Selama berminggu-minggu Deri nampak kacau. Ia kurang tidur dan menjadi kurang berkonsentrasi. Sepulang kerja, tidak jarang Deri pergi ke bar untuk minum-minum hingga mabuk dan tiba-tiba menangis. Deri merasakan hidupnya seperti hilang arah. Teman-temannya sudah banyak yang menasihati dirinya. Tentang move on dan cari cewek lain, tentang bahwa sebelum ia berhubungan dengan Nala masih bisa menjalani hidup dengan baik, dan juga tentang fokus untuk mengembangkan diri supaya kelak jika bertemu dengan cewek lain yang tepat Deri sudah siap.
Dasarnya Deri ini memang punya sifat keras kepala.
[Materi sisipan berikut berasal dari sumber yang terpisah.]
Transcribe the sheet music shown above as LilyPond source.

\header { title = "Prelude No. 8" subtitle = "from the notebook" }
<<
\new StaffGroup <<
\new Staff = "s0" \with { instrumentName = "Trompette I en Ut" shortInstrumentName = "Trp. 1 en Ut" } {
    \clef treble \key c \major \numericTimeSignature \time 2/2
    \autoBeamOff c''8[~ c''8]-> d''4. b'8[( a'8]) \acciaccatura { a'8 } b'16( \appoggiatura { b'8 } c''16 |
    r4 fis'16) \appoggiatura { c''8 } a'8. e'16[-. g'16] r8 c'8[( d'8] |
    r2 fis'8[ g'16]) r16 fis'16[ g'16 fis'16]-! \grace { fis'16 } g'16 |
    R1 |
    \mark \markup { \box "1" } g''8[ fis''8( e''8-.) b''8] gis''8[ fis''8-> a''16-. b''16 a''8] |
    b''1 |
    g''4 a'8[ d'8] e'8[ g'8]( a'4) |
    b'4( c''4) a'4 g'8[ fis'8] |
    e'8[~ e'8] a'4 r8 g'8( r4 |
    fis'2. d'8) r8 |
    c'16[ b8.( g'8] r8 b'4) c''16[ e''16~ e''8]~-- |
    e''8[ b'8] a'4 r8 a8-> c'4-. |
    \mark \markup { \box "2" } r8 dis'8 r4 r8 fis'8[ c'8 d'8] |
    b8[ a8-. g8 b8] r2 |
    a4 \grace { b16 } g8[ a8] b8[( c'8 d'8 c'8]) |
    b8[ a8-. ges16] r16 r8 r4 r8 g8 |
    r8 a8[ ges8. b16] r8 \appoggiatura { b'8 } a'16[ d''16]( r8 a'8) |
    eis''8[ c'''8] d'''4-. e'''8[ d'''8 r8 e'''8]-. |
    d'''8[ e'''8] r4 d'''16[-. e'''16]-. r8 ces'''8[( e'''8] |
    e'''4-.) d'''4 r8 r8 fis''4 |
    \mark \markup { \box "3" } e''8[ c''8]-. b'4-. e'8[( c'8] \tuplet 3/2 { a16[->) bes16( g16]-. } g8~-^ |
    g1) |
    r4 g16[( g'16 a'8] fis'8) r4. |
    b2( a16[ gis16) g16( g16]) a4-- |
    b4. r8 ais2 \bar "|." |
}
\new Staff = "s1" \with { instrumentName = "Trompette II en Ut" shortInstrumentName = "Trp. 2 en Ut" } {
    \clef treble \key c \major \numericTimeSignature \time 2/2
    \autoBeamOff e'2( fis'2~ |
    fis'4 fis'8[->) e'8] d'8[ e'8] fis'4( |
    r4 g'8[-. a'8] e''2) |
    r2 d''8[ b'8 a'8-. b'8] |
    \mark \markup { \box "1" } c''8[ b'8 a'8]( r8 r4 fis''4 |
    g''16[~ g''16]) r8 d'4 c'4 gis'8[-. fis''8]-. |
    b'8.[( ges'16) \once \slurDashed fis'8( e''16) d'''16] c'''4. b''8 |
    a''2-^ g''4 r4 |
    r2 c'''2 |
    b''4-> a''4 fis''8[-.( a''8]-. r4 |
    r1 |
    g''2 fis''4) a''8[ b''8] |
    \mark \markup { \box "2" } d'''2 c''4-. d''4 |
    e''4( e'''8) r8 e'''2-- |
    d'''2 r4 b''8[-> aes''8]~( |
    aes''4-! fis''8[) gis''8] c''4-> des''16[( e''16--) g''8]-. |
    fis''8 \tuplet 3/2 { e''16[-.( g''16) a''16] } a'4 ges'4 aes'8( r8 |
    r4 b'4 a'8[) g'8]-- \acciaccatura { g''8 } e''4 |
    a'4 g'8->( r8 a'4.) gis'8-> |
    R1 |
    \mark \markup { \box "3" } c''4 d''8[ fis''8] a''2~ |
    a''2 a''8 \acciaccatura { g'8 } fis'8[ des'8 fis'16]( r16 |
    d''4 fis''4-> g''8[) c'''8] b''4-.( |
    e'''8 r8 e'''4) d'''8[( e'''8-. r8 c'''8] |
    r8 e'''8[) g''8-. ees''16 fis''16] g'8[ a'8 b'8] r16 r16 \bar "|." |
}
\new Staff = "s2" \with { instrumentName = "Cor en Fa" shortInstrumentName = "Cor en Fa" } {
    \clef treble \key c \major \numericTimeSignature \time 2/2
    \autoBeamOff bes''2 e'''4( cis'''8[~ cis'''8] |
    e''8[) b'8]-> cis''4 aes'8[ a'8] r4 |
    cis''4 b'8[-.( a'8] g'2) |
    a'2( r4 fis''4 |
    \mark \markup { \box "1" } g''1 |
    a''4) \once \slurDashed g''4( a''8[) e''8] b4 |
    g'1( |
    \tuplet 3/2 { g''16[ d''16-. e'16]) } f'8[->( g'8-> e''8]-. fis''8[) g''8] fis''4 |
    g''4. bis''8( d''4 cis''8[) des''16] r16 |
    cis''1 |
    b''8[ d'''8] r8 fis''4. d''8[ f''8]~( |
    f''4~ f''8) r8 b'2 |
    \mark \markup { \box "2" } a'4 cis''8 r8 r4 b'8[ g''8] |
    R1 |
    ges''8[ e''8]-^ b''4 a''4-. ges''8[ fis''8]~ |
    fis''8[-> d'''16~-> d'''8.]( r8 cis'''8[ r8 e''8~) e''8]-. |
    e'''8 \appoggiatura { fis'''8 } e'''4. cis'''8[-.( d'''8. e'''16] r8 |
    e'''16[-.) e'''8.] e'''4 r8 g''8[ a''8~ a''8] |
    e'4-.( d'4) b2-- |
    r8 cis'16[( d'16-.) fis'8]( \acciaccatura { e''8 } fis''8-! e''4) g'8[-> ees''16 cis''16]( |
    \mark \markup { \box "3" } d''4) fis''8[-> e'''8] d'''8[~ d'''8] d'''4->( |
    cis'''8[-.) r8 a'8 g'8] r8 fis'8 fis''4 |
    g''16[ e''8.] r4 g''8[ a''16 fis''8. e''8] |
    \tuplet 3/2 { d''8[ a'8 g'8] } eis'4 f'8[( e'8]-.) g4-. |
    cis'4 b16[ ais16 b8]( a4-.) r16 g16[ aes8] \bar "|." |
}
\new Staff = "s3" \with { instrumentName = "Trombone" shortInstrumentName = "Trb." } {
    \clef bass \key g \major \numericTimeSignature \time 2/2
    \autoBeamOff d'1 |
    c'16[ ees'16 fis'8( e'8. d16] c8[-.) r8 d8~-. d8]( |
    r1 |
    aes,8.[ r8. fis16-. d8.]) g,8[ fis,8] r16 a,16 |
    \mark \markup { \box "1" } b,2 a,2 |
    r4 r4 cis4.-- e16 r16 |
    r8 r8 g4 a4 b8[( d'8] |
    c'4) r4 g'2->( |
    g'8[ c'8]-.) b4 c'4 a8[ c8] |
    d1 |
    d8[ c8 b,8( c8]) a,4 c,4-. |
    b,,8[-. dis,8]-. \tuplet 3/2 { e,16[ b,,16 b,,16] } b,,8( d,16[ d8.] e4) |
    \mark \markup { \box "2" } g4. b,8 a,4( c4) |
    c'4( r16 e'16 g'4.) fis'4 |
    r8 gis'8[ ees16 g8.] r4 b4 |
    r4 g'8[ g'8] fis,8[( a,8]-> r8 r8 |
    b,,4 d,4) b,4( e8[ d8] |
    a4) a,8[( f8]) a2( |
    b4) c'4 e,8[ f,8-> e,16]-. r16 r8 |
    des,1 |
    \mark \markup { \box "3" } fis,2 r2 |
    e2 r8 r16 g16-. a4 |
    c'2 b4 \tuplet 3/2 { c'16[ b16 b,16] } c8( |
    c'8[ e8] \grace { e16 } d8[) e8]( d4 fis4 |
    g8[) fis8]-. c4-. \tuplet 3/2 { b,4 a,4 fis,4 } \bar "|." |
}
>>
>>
Segudang nasihat sepertinya tidak memberikan dampak apa-apa baginya. Ia tetap berjalan menurut pemikirannya sendiri. Hal ini membuat teman-temannya mulai merasa lelah. Paling juga dia bakal gitu lagi dan nggak ada saran yang diikutin sama dia, begitu pikiran sebagian besar temannya. Deri pun menyadari kalau teman-temannya mulai menjaga jarak darinya karena sifat kerasnya itu.
Mungkin semua hal bakal diambil dari gua, begitu pikir Deri. Sampai suatu ketika, entah angin apa yang membawa Deri. Dia tiba-tiba menghubungi Darma lagi yang sudah lama tidak ia hubungi.
Deri
Hai, Darma. Lagi apa?
Darma
Hai, udah lama. Gimana kabar?
Deri
Kabar buruk.
Darma
Kenapa?
Deri
Masalah yang masih sama. Soal Nala.
Darma
Memang belum diberesin?
Deri
Buat ngehubungin dia aja gua nggak berani.
Darma
Nggak ada cara ya?
Deri
Nggak tau. Ini emang harus dari diri gua buat berani maju.
Darma
Iya, memang begitu.
Deri
Btw, sorry ya. Lama nggak ngomong tau-tau cuma cerita masalah.
Darma
Gpp. Santai aja.
Deri
Gua cuma pengen cerita aja sih. Supaya keluar dan kepala gua nggak pecah.